◆ WORK REQUEST: Your answer should consist of each line from the data below that contains "linecap".

---------- GIVEN RECORDS

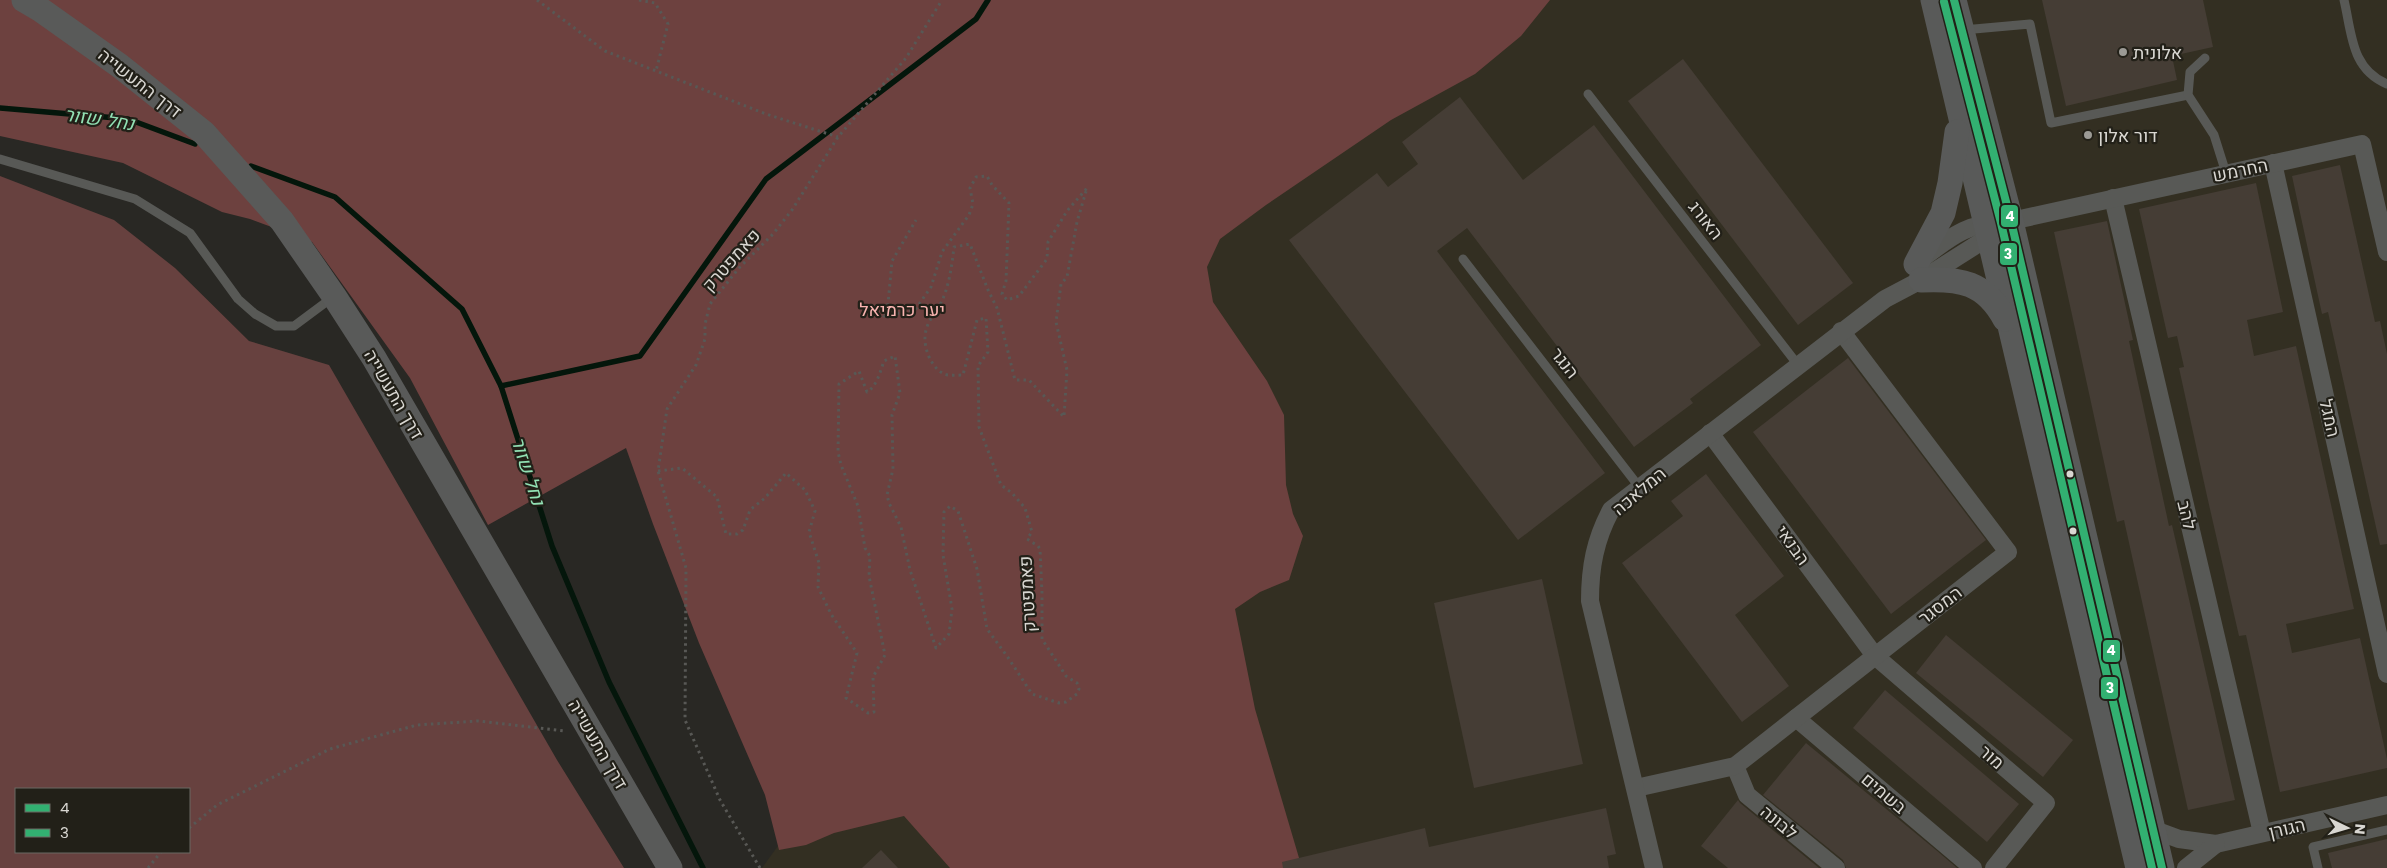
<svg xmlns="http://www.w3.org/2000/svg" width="2387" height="868" font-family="Poppins,Heebo,sans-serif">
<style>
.built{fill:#332f22}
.green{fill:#67413f;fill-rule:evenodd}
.forest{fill:#6d413f}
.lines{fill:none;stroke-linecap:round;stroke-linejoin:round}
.stream{stroke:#04160b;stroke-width:5.5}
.building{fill:#453d35}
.path{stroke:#585855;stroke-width:3;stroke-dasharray:2.5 4;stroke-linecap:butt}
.lane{stroke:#585956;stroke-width:9}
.street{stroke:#585956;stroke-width:18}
.secondary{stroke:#595a59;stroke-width:25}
.bus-1-casing{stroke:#222018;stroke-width:11}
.bus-2-casing{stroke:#222018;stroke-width:11}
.bus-1{stroke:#32b071;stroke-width:8}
.bus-2{stroke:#32b071;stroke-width:8}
.poi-dot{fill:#9b9a95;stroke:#222018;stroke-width:2}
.bus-dot{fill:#d9d7d2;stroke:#222018;stroke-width:2}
.labels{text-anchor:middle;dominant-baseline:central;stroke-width:4.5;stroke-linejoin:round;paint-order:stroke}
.poi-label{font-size:18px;fill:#d9d7d2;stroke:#222018;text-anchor:start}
.street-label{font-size:18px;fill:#d9d7d2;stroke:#222018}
.park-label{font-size:18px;fill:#f9b4b0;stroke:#222018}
.water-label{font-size:19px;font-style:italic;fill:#92e1b4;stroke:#222018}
.line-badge{stroke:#222018;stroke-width:2}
.badge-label{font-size:14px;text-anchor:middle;font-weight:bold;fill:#fff}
</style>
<rect width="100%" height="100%" fill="#292824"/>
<path class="built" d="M1524,0h863v868h-1625l482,-667z"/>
<path class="green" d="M0,176l114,44 61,48 74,73 80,24 228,395 67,108h-624zM16,789h173v63h-173z"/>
<path class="forest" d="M0,0h1550l-29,36 -46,38 -84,46 -125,85 -46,34 -13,28 6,35 54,79 17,34 2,70 7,29 10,22 -14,44 -29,12 -25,17 20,100 47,159h-352l-46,-52 -70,17 -28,12 -27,5 -14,-55 -66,-152 -46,-119 -27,-76 -138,77 -78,-147 -98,-136 -62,-23 -28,-7 -99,-49 -123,-27z"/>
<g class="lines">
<g class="stream">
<path d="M0,108l128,11 67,25"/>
<path d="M251,166l84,31 127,112 39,77 51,160 57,136 94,186"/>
<path d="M501,386l139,-30 126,-177 210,-160 12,-19"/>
</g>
</g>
<g class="building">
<path d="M2042,0h161l10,47 -41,9 5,24 -111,26z"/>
<path d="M1683,59l170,224 -55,42 -170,-224z"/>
<path d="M1460,97l63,83 71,-55 167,220 -71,54 3,4 -59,44 -167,-219 -30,23 168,222 -87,67 -229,-300 88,-67 11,14 30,-23 -16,-22z"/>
<path d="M2340,165l35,157 5,-1 7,33v190l-7,1 -52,-233 -6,2 -30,-138z"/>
<path d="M2256,183l27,129 -36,8 7,36 42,-10 58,263 -68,15 6,29 68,-15 27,121v9l-107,24 -34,-157 -7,1 -32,-140 -28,-128 5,-1 -7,-31 -9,2 -29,-129z"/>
<path d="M2107,221l26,119 -4,1 40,185 3,-1 63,275 -47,10 -64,-290 -7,2 -63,-290z"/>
<path d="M1848,358l138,182 -95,74 -138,-182z"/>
<path d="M1706,474l78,102 -49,39 54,71 -47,36 -120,-159 61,-47 -12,-15z"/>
<path d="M1542,579l41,185 -109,24 -40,-185z"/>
<path d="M1946,635l127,105 -30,37 -127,-104z"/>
<path d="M1885,690l134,114 -32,38 -134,-114z"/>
<path d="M1806,743l130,107 21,18h-111l-3,-8 -80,-65z"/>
<path d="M1738,800l2,3 79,65h-91l-27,-22z"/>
<path d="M1606,808l10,46 -9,2 2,12h-326l-1,-6 143,-34 4,19z"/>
<path d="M2387,839v29h-55l-4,-15z"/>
<path d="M881,850l17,18h-36z"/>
</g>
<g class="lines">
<g class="path">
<path d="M537,0l68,51 161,63 72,23"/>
<path d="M639,0l16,3 13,21 -12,47"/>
<path d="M658,471l24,-3 35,29 9,37h11l6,-4 7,-20 15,-12 21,-25 19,17 10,21 -6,21 10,31 -1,24 13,27 26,39 -11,45 22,15 6,-1 -1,-35 12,-22 -16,-79 1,-20 -5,-8 -7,-42 -17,-41 -3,-13 1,-68 20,-13 8,21c10,-6 13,-20 17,-31l11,-5 5,37 -8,22 1,54 -6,26 2,8 12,24 9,43 26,78 13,-14 3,-25 -9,-54 1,-43 6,-6 8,5 19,58 10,60 20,27 25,38 27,9 7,-1 11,-8 2,-5 -2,-6 -11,-7 -24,-37v-46l-2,-44 -2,-3 -11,-7 5,-7 -7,-24 -13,-15 -11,-8 -22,-58 -1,-61 10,-14 -2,-34 -9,2 -14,55c-5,0 -14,1 -19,-1 -14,-7 -22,-29 -18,-44 3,-12 14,-22 18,-34 6,-16 8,-32 10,-49l16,-3 18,46 9,18 18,72h14l35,37 3,-47 -11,-48 5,-38 6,-7 10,-55 10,-34 -20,23 -19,31 -1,17 -28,37 -12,4 -5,-6 4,-13 3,-78 -17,-18 -5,-9 -11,1 -6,11 3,16 -4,11 -27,37 -11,35 -16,23 -31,6 4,-12 4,-43 24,-41"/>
<path d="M189,828l28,-23 113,-56 87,-24 61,-4 87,10"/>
<path d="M148,868l13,-16"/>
<path d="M760,868l-40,-68 -35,-80 1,-152 -28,-97 9,-62 29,-44 9,-26v-15l5,-20 29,-36 34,-34 19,-24 46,-73 68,-79 36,-58"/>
</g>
<g class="lane">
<path d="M2344,0c8,34 7,69 43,84"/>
<path d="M1963,30l67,-6 21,99 137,-28"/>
<path d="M2205,58l-15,14 -2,23 26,40 12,38"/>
<path d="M1588,94l210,271"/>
<path d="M0,159l135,40 55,34 48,66 17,15 21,12h18l39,-29"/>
<path d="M1463,259l177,229"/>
<path d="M2318,868l-5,-21 74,-17"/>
</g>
<g class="street">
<path d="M2273,163l114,511"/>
<path d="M2113,198l149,635"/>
<path d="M1923,258c32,-25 46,-35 88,-37l351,-77 25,108"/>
<path d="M1710,433l165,223 171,147 -52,65"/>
<path d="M1796,718l177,150"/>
<path d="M1735,766l12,29 89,73"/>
<path d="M1636,788l99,-22 273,-214 -167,-221"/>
<path d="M2152,829l27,10 37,5 171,-39"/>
<path d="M1654,868l-64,-267c0,-34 5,-61 21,-91l274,-211 36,-19 77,-49"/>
<path d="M2186,868l30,-24"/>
</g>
<g class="secondary">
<path d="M24,0l17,10 79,56 84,67 78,88 52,75 40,62 296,510"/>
<path d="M1933,0l205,868"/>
<path d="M1954,0l57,221 151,647"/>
<path d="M1916,264l27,-51 7,-30 7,-51"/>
<path d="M1921,280c39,-2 64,2 84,39"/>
</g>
<g class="bus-1-casing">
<path id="bus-1" d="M1954,0l57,221 151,647"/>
</g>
<g class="bus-2-casing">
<path id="bus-2" d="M1944,2l57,221 151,645"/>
</g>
<use href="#bus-1" class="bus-1"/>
<use href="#bus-2" class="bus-2"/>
</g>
<g class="poi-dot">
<circle cx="2123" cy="52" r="5"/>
<circle cx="2088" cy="135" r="5"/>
</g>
<g class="bus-dot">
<circle cx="2070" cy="474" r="4.5"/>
<circle cx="2073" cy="531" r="4.5"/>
</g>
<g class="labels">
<g class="poi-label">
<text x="2133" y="52">אלונית</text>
<text x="2098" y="135">דור אלון</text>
</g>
<g class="street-label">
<text transform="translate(140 83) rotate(38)">דרך התעשייה</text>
<text transform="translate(2240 170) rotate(-12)">החרמש</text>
<text transform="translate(1706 220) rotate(52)">האורג</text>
<text transform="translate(731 260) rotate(-48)">פאמפטרק</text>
<text transform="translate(1565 363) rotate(52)">הנגר</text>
<text transform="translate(394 394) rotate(60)">דרך התעשייה</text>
<text transform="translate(2330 418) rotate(77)">המגל</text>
<text transform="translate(1639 491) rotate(-40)">המלאכה</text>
<text transform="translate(2187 515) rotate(77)">להב</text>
<text transform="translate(1793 545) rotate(54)">הבנאי</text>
<text transform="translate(1027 594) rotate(-93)">פאמפטרק</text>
<text transform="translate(1940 605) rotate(-38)">המסגר</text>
<text transform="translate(598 744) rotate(60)">דרך התעשייה</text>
<text transform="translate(1992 757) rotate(41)">מור</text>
<text transform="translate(1884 793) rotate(40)">בשמים</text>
<text transform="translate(1779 822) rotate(39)">לבונה</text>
<text transform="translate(2287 828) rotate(-13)">הגורן</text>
</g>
<g class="park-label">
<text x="902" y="309">יער כרמיאל</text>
</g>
<g class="water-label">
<text transform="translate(99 119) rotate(8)">נחל שזור</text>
<text transform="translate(528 471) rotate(72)">נחל שזור</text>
</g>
</g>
<g class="line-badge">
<rect x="2000" y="204" width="19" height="24" rx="5" fill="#32b071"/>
<rect x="1999" y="242" width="19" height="24" rx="5" fill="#32b071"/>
<rect x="2102" y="639" width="19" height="24" rx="5" fill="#32b071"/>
<rect x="2100" y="676" width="19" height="24" rx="5" fill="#32b071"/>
</g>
<g class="badge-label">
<text x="2010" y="221">4</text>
<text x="2008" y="259">3</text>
<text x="2111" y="655">4</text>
<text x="2110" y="693">3</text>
</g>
<rect x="15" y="788" width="175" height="65" fill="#222018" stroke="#6b6962"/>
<rect x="25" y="804" width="25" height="8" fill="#32b071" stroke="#6b6962"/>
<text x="60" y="813" font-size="15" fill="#d9d7d2">4</text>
<rect x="25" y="829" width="25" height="8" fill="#32b071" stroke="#6b6962"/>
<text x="60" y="838" font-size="15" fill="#d9d7d2">3</text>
<g transform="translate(2347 828) rotate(95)" stroke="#222018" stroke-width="4" paint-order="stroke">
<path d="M0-4L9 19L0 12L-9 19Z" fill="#d9d7d2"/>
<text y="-8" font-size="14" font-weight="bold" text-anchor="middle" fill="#d9d7d2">N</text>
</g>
</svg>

--------------------

◆ WRITTEN REPLY:
.lines{fill:none;stroke-linecap:round;stroke-linejoin:round}
.path{stroke:#585855;stroke-width:3;stroke-dasharray:2.5 4;stroke-linecap:butt}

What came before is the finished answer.